Con la culminación de aquella perturbada época del despertar-e-imponer una religión y un discurso unívoco, distintos sectores y la misma evolución del pensamiento occidental tomarían lo más significativo de cada grupo mencionado más arriba (y también de aquellos que omitimos). El oscurantismo se reinteresaría por la práctica de una Kabbaláh llamada

“cristiana” en la que ‫ ,שׁכינה‬una sabiduría manifestada (descrita a veces como la serpiente simbólico-mitológica del ‫ ,עץ הדעת‬la Dualidad), permitiría explorar los frutos del árbol del Conocimiento, tan solo a modo de antesala para emprender los senderos del Árbol de la Vida (la Unicidad) con el propósito de una verdadera re-ligio. Hoy el revisionismo en boga nos hace preguntar con Clemente de Alejandría: “¿quiénes éramos, qué hemos devenido: dónde estábamos, dónde hemos sido arrojados; hacia dónde nos apresuramos, de dónde somos redimidos; qué es la generación, qué la regeneración?” (Extractos de Teodoto 78, 2), y con ello, reexplorar el conocimiento (gnosticismo) no nos separa de la intelectualidad del pasado, sino más bien nos aproxima cada vez a la conciencia Una (vid. Ev. Judas 53, 21) de la realidad [ousía].

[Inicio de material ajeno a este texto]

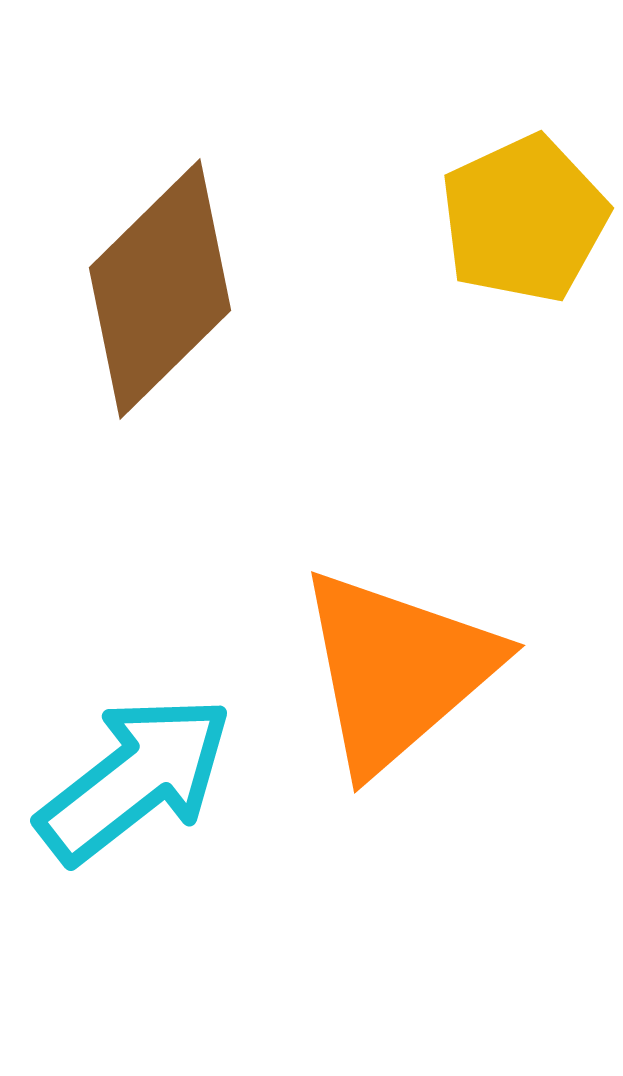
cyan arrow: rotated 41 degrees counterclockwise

“El Uno es un soberano que nada tiene por encima de él. Es Dios y Origen, Padre de Todo, el invisible que está por encima de todas las cosas, que es incorruptible, que es luz pura que ningún ojo puede ver. El Uno es el Espíritu invisible. No debemos pensar en él como un Dios ni como semejante a un Dios. Porque es más grande que un Dios, porque nada hay que quede por encima de él ni hay señor alguno sobre él. No [existe] en el seno de algo inferior [a él, pues todo] existe en su seno [porque se generó] a sí mismo.” El Libro Secreto de Juan, Códice II. 2-3. Biblioteca Nag Hammadi.

Si en principio el ‫ אדם קדמון‬no era material puesto que fluía cual Luz divina por las esencialidades del ain soph, y solo su “caída” (vid. Poimandres 2, 12-15) se restaurará con la revelación de la alétheia (el des-olvido) que nos remonta a las aguas del Leteo antes de encarcelar nuestra psikhé en la “apariencia somática”, algo de ello debe permanecer como el atractor y faro en la perdición de la realidad simulada [phýsis], por lo que solo en el conocimiento de nosotros (gnózi se’autón) se hallará la consigna de salvación gnóstica. “El hombre debe acordarse del hombre, que olvida dónde conduce el camino”, decía el sabio de Éfeso (fr. 71 DK). Y el metà-odós que se nos presenta, no implica ningún dilema. Pues sortear la aporía derrideana tan solo exige determinación [thélema]. De no[s]otros depende.